Posted by Miriam on 2006-05-17 17:06:24 +0000
Post-'Deis the colors are more vibrant, which is weird since most of them were painted in the basement of the Malbert while drunk and listening to jazz at 2am.
Posted by tommy on 2006-05-17 19:37:10 +0000
Googled "eat the Carpenter Center" and found an interview.
"I will fail at eating the entire Carpenter Center in my lifetime", says she.
Her name is Emily Katrencik and she is apparently a construction-material-ingesting-artist, who also recently "performed" a "piece" where she ate a sheetrock wall in an art gallery.
Posted by Miriam on 2006-05-17 20:32:41 +0000
Good to see she's "still crazy after all these years!"
Posted by MF DU on 2006-05-17 21:38:24 +0000
gives a new meaning to the phrase 'Eat shit and die'
Posted by Miriam on 2006-05-17 22:25:16 +0000
she wasn't eating shit, and I can imagine all that stuff clogging her up pretty good.
Posted by pamsterdam on 2006-05-17 23:01:21 +0000
That girl needs a bran muffin and a pot of coffee.
Posted by G lib on 2006-05-18 13:00:05 +0000
Pamsterdam, I almost just spat iced coffee out my nose.
Thanks!
Posted by Miriam on 2006-05-18 15:55:18 +0000
So true. So true. When I met her, she was mixing the concrete shavings into pudding.
Posted by MF DU on 2006-05-18 16:04:46 +0000
truly suffering for yr art. nice.
Posted by Miriam on 2006-05-18 19:09:54 +0000
One of my bosses, while we were on our way to lunch at the Waffle House (my choice), told me that he's reading "1776." He just got through Boston fending off the British.
Posted by tgl on 2006-05-18 21:13:45 +0000
All I can really say to that is:
UK OUT OF AMERICA!!!!
Posted by Miriam on 2006-05-18 22:17:55 +0000
That started at the Peeps Reeps, right? What a night.
Posted by tgl on 2006-05-19 01:28:24 +0000
It started in frickin' Concord, MA. Old North Bridge.
Posted by dawnbixtler on 2006-05-19 07:36:17 +0000
"The 'Battle of Lexington' was fought in Concord by the men of Acton."
April 19th 1775. What a morning!
Oh, wait, I think something just went over my head.
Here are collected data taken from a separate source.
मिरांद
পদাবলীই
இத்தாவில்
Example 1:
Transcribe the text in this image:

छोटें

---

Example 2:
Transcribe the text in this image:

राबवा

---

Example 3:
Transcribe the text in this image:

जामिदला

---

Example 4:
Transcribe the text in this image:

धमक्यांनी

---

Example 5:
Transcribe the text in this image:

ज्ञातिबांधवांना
Posted by G lib on 2006-05-19 13:00:25 +0000
The shot heard 'round the world went over your head?
BQ-- GODDAMNIT, I THINK CDUBS STOLE THE TIME MACHINE AGAIN!
Posted by tgl on 2006-05-19 13:28:54 +0000
O'er the bridge that arced the flood,
the farmers stood knee deep in mud.
They fired the shot that was damn good shootin',
the people, they heard it, clear down to Newton.
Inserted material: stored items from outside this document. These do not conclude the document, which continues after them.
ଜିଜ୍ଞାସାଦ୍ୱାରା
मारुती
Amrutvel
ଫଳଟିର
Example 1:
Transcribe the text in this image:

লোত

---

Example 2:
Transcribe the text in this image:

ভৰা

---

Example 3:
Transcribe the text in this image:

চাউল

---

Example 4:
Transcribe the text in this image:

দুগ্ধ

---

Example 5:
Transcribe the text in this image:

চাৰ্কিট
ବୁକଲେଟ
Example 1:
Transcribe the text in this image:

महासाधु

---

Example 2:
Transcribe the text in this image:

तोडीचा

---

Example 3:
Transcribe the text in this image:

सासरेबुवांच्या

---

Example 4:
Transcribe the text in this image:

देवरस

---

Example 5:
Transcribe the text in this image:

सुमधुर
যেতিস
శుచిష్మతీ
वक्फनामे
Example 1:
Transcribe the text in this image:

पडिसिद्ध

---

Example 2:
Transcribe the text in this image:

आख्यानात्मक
Posted by MF DU on 2006-05-19 13:35:17 +0000
you guys are getting all Colonial up in this piece!
Posted by cdubrocker on 2006-05-19 14:17:09 +0000
"Colonial House: rideside edition." Who's the first to crack?
Posted by MF DU on 2006-05-19 14:59:13 +0000
Posted by buzzorhowl on 2006-05-19 16:35:17 +0000
Posted by dawnbixtler on 2006-05-22 19:16:15 +0000
Not the most joyful commencement speech at BC this afternoon. But then what do I know? I didn't go to mine.
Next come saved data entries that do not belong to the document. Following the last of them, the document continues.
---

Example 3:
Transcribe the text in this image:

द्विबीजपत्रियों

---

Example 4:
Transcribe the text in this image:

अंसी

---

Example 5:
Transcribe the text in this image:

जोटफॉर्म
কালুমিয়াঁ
Side note: 45 minutes ago this AP article's last paragraph read, "Rice said the use of torture in Iraq was 'the right thing.'", not "Rice said the use of force in Iraq was "'the right thing,'" as it currently reads. Odd, is that Andy Breitbart's hand, or an actual AP bulletin revision?
Posted by tgl on 2006-05-22 19:49:02 +0000
"There is nothing wrong with holding an opinion and holding it passionately," Rice said, "but at those times when you are absolutely sure you're right, go find someone who disagrees."
I just puked in my mouth a little bit. This must have been something the Administration learned after 1,500 American casuality. Or maybe they'll realize this when we suffer our 2,500th.
I take students acting rude with a grain of salt. I expect 50-year-old adults to refrain from chastising said students for failures they themselves are _still_ committing to be a bit galling.